By Mark Orlovac
BBC Sport in Paris
Cusworth has worked with Argentina since 2001
Pumas rugby director Les Cusworth says the Celtic nations could learn from the structure of rugby in Argentina.
Cusworth believes staying amateur has benefited Argentina while countries like Wales and Scotland have struggled to establish a professional elite.
"Lots of amateur clubs have gone because of professionalism.

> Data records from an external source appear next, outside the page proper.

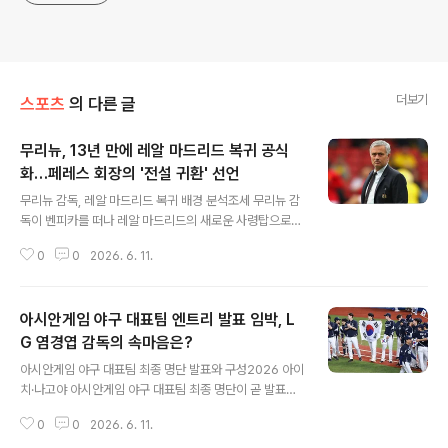
더보기
스포츠
의 다른 글
무리뉴, 13년 만에 레알 마드리드 복귀 공식
화…페레스 회장의 '전설 귀환' 선언
글 내용
무리뉴 감독, 레알 마드리드 복귀 배경 분석조세 무리뉴 감
독이 벤피카를 떠나 레알 마드리드의 새로운 사령탑으로
부임하게 되었습니다. 플로렌티노 페레스 회장은 선거 공
0
0
2026. 6. 11.
약으로 무리뉴 감독 선임을 내세우며 팀 재건 의지를 밝혔
습니다. 결국 페레스 회장의 재선 성공과 함께 무리뉴 감독
영입이 빠르게 추진되었습니다. 레알 마드리드의 무리뉴
아시안게임 야구 대표팀 엔트리 발표 임박, L
감독 선임 절차 및 조건벤피카는 구단 공식 발표를 통해 무
리뉴 감독의 레알 마드리드행을 확인했습니다. 레알 마드
G 염경엽 감독의 속마음은?
글 내용
리드는 계약에 명시된 1,500만 유로의 위약금을 지급하기
아시안게임 야구 대표팀 최종 명단 발표와 구성2026 아이
로 합의했습니다. 무리뉴 감독 역시 이적에 동의함에 따라
치·나고야 아시안게임 야구 대표팀 최종 명단이 곧 발표될
레알의 공식 발표만 남은 상황입니다. 무리뉴 감독의 레알
예정입니다. 이번 대회 대표팀은 25세 이하 선수들을 중심
마드리드 복귀, 기대와 전망무리뉴 감독은 과거 레알 마드
0
0
2026. 6. 11.
으로 구성되며, 29세 이하 와일드카드 3장이 추가되어 총
리드를 이끌며 리그 우승 등 다..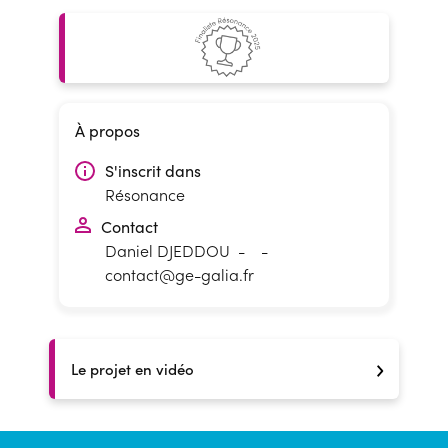
À propos
S'inscrit dans
Résonance
Contact
Daniel DJEDDOU
-
-
contact@ge-galia.fr
Le projet en vidéo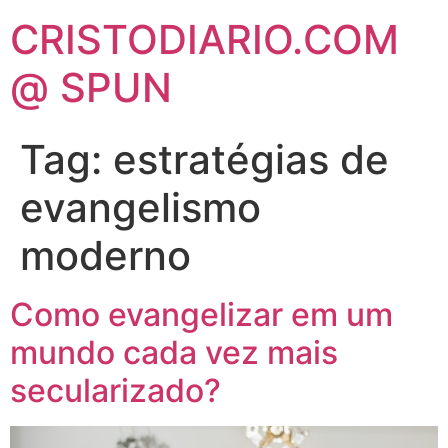
CRISTODIARIO.COM
@ SPUN
Tag:
estratégias de
evangelismo
moderno
Como evangelizar em um
mundo cada vez mais
secularizado?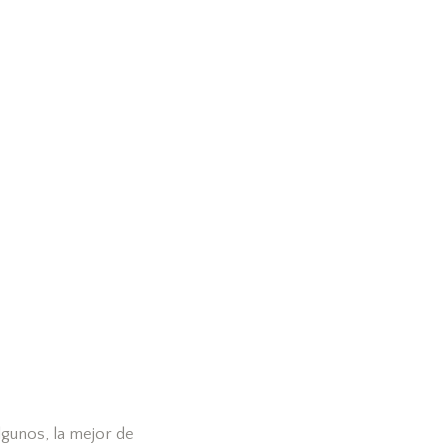
lgunos, la mejor de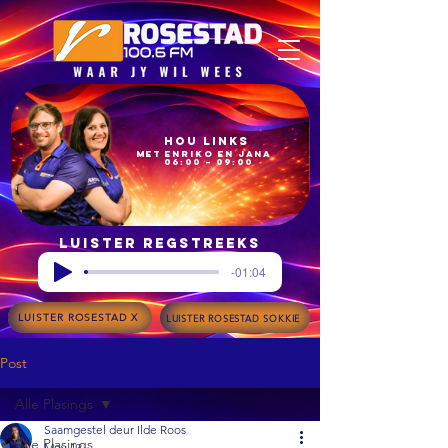
Hou Links
met Enriko en Jana
06:00 – 09:00
Luister regstreeks
-01:04
LUISTER ROSESTAD X
LUISTER ROSESTAD SOKKIE
Post
Alle Plasings
Saamgestel deur Ilde Roos
Alle Plasings
May 13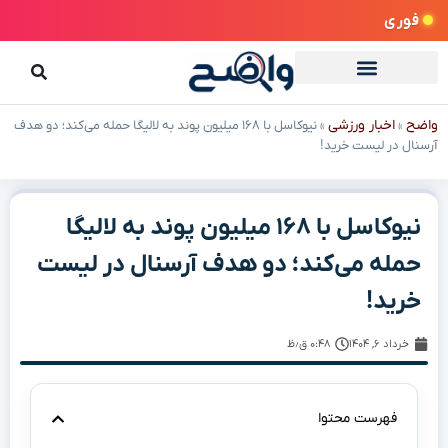
فوری
واضح
اخبار ورزشی
»
»
نیوکاسل با ۱۶۸ میلیون پوند به لالیگا حمله می‌کند؛ دو هدف
آرسنال در لیست خرید!
نیوکاسل با ۱۶۸ میلیون پوند به لالیگا
حمله می‌کند؛ دو هدف آرسنال در لیست
خرید!
خرداد ۶, ۱۴۰۴
۰:۴۸ ق٫ظ
فهرست محتوا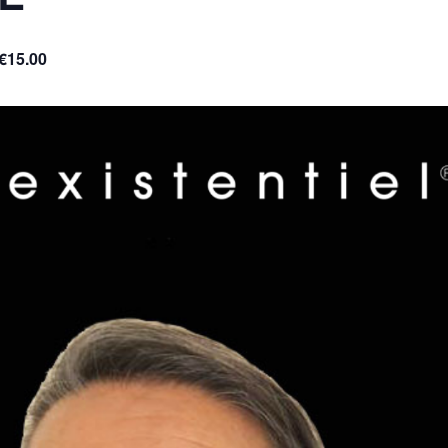
€15.00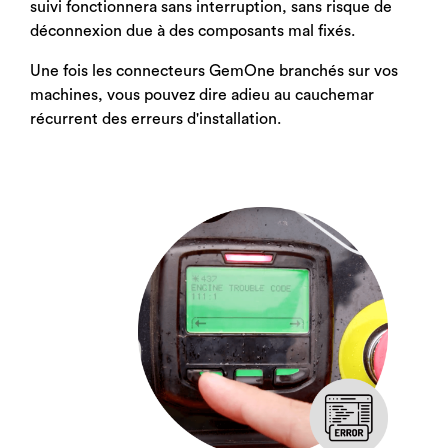
suivi fonctionnera sans interruption, sans risque de
déconnexion due à des composants mal fixés.
Une fois les connecteurs GemOne branchés sur vos
machines, vous pouvez dire adieu au cauchemar
récurrent des erreurs d'installation.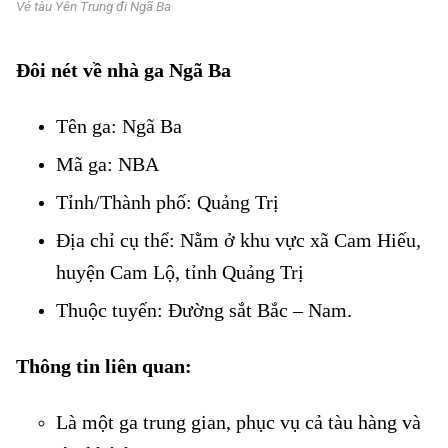
Vé tàu Yên Trung đi Ngã Ba
Đôi nét về nhà ga Ngã Ba
Tên ga: Ngã Ba
Vé tàu Yên Trung đi Ngã Ba
Mã ga: NBA
Vé tàu Yên Trung đi Ngã Ba
Tỉnh/Thành phố: Quảng Trị
Vé tàu Yên Trung đi Ngã Ba
Địa chỉ cụ thể: Nằm ở khu vực xã Cam Hiếu,
huyện Cam Lộ, tỉnh Quảng Trị
Thuộc tuyến: Đường sắt Bắc – Nam.
Thông tin liên quan:
Là một ga trung gian, phục vụ cả tàu hàng và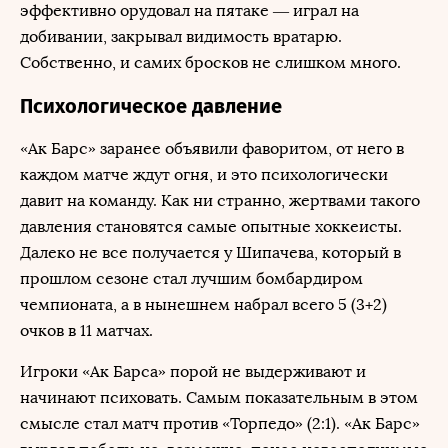
эффективно орудовал на пятаке — играл на
добивании, закрывал видимость вратарю.
Собственно, и самих бросков не слишком много.
Психологическое давление
«Ак Барс» заранее объявили фаворитом, от него в
каждом матче ждут огня, и это психологически
давит на команду. Как ни странно, жертвами такого
давления становятся самые опытные хоккеисты.
Далеко не все получается у Шипачева, который в
прошлом сезоне стал лучшим бомбардиром
чемпионата, а в нынешнем набрал всего 5 (3+2)
очков в 11 матчах.
Игроки «Ак Барса» порой не выдерживают и
начинают психовать. Самым показательным в этом
смысле стал матч против «Торпедо» (2:1). «Ак Барс»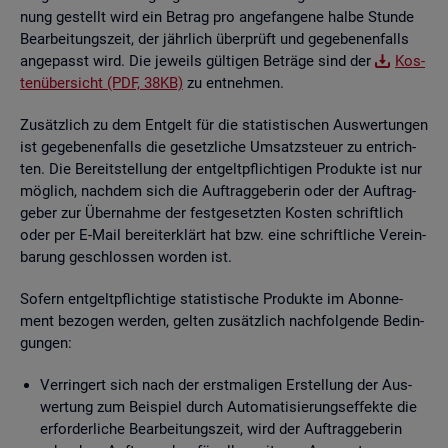
nung ge­stellt wird ein Be­trag pro an­ge­fan­ge­ne halbe Stun­de
Be­ar­bei­tungs­zeit, der jähr­lich über­prüft und ge­ge­be­nen­falls
an­ge­passt wird. Die je­weils gül­ti­gen Be­trä­ge sind der
Kos­
ten­über­sicht (PDF, 38KB)
zu ent­neh­men.
Zu­sätz­lich zu dem Ent­gelt für die sta­tis­ti­schen Aus­wer­tun­gen
ist ge­ge­be­nen­falls die ge­setz­li­che Um­satz­steu­er zu ent­rich­
ten. Die Be­reit­stel­lung der ent­gelt­pflich­ti­gen Pro­duk­te ist nur
mög­lich, nach­dem sich die Auf­trag­ge­be­rin oder der Auf­trag­
ge­ber zur Über­nah­me der fest­ge­setz­ten Kos­ten schrift­lich
oder per E-Mail be­reit­er­klärt hat bzw. eine schrift­li­che Ver­ein­
ba­rung ge­schlos­sen wor­den ist.
So­fern ent­gelt­pflich­ti­ge sta­tis­ti­sche Pro­duk­te im Abon­ne­
ment be­zo­gen wer­den, gel­ten zu­sätz­lich nach­fol­gen­de Be­din­
gun­gen:
Ver­rin­gert sich nach der erst­ma­li­gen Er­stel­lung der Aus­
wer­tung zum Bei­spiel durch Au­to­ma­ti­sie­rungs­ef­fek­te die
er­for­der­li­che Be­ar­bei­tungs­zeit, wird der Auf­trag­ge­be­rin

To get an elite, you need a wide base," he said.
"We have a base other countries would die for and our future, while amateur, is a lot brighter than many nations."

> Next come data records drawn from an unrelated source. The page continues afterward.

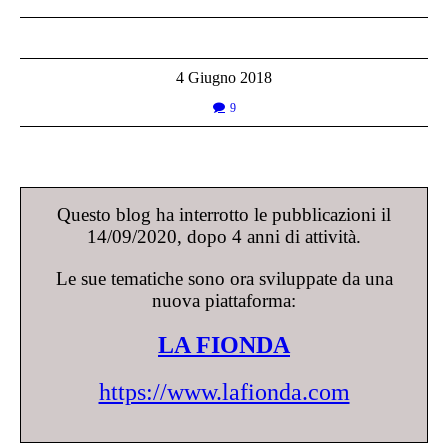
4 Giugno 2018
9
Questo blog ha interrotto le pubblicazioni il
14/09/2020, dopo 4 anni di attività.
Le sue tematiche sono ora sviluppate da una
nuova piattaforma:
LA FIONDA
https://www.lafionda.com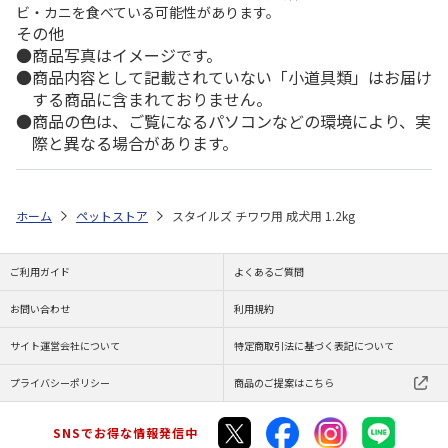
ビ・カニを食べている可能性があります。
その他
商品写真はイメージです。
商品内容として記載されていない「小道具類」はお届け
する商品に含まれておりません。
商品の色は、ご覧になるパソコンなどの環境により、実
際と異なる場合があります。
ホーム
ペットストア
スタイルズ チワワ用 成犬用 1.2kg
ご利用ガイド
よくあるご質問
お問い合わせ
利用規約
サイト運営会社について
特定商取引法に基づく表記について
プライバシーポリシー
商品のご提案はこちら
SNSでお得な情報発信中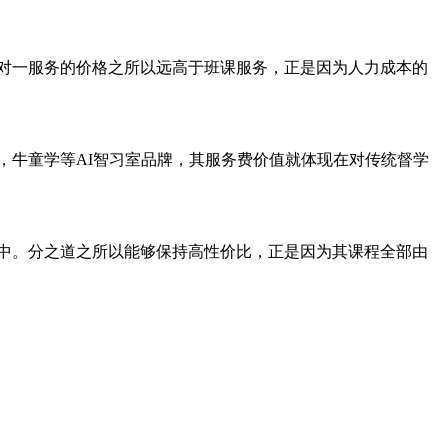
对一服务的价格之所以远高于班课服务，正是因为人力成本的
，牛童学等AI智习室品牌，其服务费价值就体现在对传统督学
中。分之道之所以能够保持高性价比，正是因为其课程全部由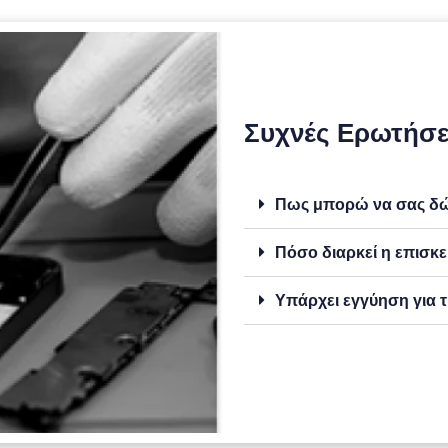
Συχνές Ερωτήσε
Πως μπορώ να σας δώσ
Πόσο διαρκεί η επισκε
Υπάρχει εγγύηση για τ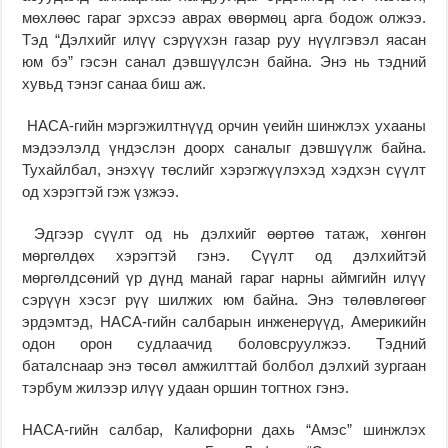
мөхлөөс гараг эрхсээ аврах өвөрмөц арга бодож олжээ.
Тэд “Дэлхийг илүү сэрүүхэн газар руу нүүлгэвэл яасан
юм бэ” гэсэн санал дэвшүүлсэн байна. Энэ нь тэдний
хувьд тэнэг санаа биш аж.
НАСА-гийн мэргэжилтнүүд орчин үеийн шинжлэх ухааны
мэдээлэлд үндэслэн доорх саналыг дэвшүүлж байна.
Тухайлбал, энэхүү төслийг хэрэгжүүлэхэд хэдхэн сүүлт
од хэрэгтэй гэж үзжээ.
Эдгээр сүүлт од нь дэлхийг өөртөө татаж, хөнгөн
мөргөлдөх хэрэгтэй гэнэ. Сүүлт од дэлхийтэй
мөргөлдсөний үр дүнд манай гараг нарны аймгийн илүү
сэрүүн хэсэг рүү шилжих юм байна. Энэ төлөвлөгөөг
эрдэмтэд, НАСА-гийн салбарын инженерүүд, Америкийн
одон орон судлаачид боловсруулжээ. Тэдний
баталснаар энэ төсөл амжилттай болбол дэлхий зургаан
тэрбум жилээр илүү удаан оршин тогтнох гэнэ.
НАСА-гийн салбар, Калифорни дахь “Амэс” шинжлэх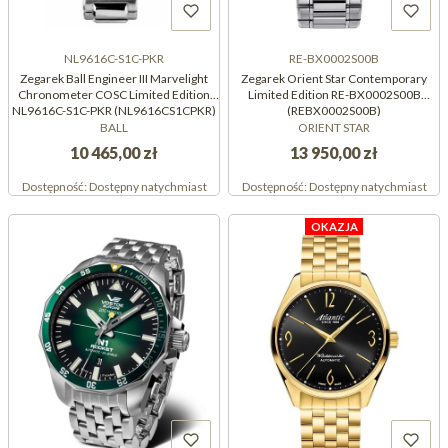
NL9616C-S1C-PKR
RE-BX0002S00B
Zegarek Ball Engineer III Marvelight
Zegarek Orient Star Contemporary
Chronometer COSC Limited Edition
Limited Edition RE-BX0002S00B
NL9616C-S1C-PKR (NL9616CS1CPKR)
(REBX0002S00B)
BALL
ORIENT STAR
10 465,00 zł
13 950,00 zł
Dostępność:
Dostępny natychmiast
Dostępność:
Dostępny natychmiast
OKAZJA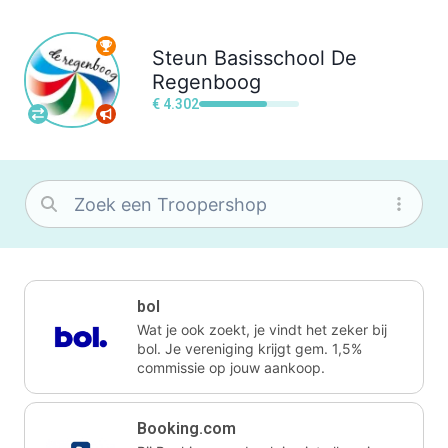
Steun
Basisschool De
Regenboog
€ 4.302
bol
Wat je ook zoekt, je vindt het zeker bij
bol. Je vereniging krijgt gem. 1,5%
commissie op jouw aankoop.
Booking.com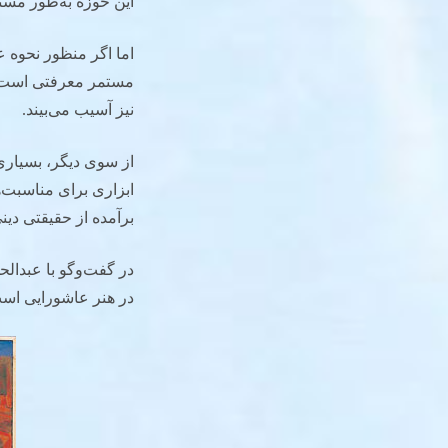
این حوزه به‌طور مستم
اما اگر منظور نحوه 
مستمر معرفتی است. ه
نیز آسیب می‌بیند.
از سوی دیگر، بسیاری 
ابزاری برای مناسبت‌ها
برآمده از حقیقتی دین
در گفت‌وگو با عبدالح
در هنر عاشورایی اس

Argentina have made the quarter-finals of the World Cup despite a lack of resources and preparation time while their top players ply their trade in Europe.
The strength and passion of the game in England, Scotland, Ireland and Wales is based in club rugby and we have dismantled all that with the professional game
Both Wales and Ireland failed to reach the knockout stages and Cusworth, a former England fly-half who has been with the Pumas since 2001, says Argentina's decision to remain amateur has been vindicated.
"I have changed my opinion significantly over the last two years," he said. "Especially if you look at the problems Welsh and Scottish rugby has gone through.
"The strength and passion of the game in England, Scotland, Ireland and Wales is based in club rugby and we have dismantled all that with the professional game.
"As soon as you bring in payments a lot of people stop working.
"I would go back to the club structure tomorrow and let the top players go abroad. Could you not have a couple of sides playing in the Magners League based at those clubs?
"If you have mediocre seasons for a couple of years, fine - but get the business structure organised first.
"We have 60,000 people playing rugby in Argentina and 82 clubs in the Buenos Aires province alone. There are 400 Argentine players playing rugby in Europe. If you take 400 top players out of the Home Nations, what would be left?
"The real reason we are all here is for kids to be playing the game. If we encourage them just to play for the provincial sides, you have 3% in the elite. What about the other 97%?"
Argentina have risen to fourth in the world rankings despite being without regular top-flight competition and have fought a lengthy campaign to be included in either the Six Nations or the Tri-Nations.
Scotland are the most improved team in the tournament
And Cusworth insists the prospect of inviting the Pumas into something like the Six Nations should not scare the established countries.
"Where is this game going, where do we want it to be in 30 years time?" he said. "Do we just want a Six Nations or a Tri-Nations? What a stagnant game we will have if that is the case.
"It would be better for us to be in the Six Nations. We could base ourselves in Brussels, Valencia, Madrid, wherever.
"If we are included it will benefit the incumbents. Let's get into the cosy club. The International Rugby Board have been very supportive about our case but they are not the stakeholders. The stakeholders are the Six Nations Committee."
The immediate focus for Argentina is Sunday's quarter-final clash with Scotland at the Stade de France.
The Pumas, who defeated hosts France and Ireland in the pool stages, are on the brink of reaching the semi-finals for the first time but Cusworth says his players are not feeling the pressure.
"This is a journey for them," he said. "Whatever the result is on Sunday, they will have enjoyed the experience.
"These players have real pride in playing for Argentina. In 40 years of being involved in rugby, I have seen nothing like it.
"We are balanced mentally. Argentina have had hiccups in the last two World Cups when things were going well.
"Scotland are the most improved team in the tournament, we said that really early on. Frank Hadden is a very astute coach and he has a good coaching team around him.
"They have excellent line-out forwards, a good scrum, cracking kickers and it will be a very difficult game for both teams."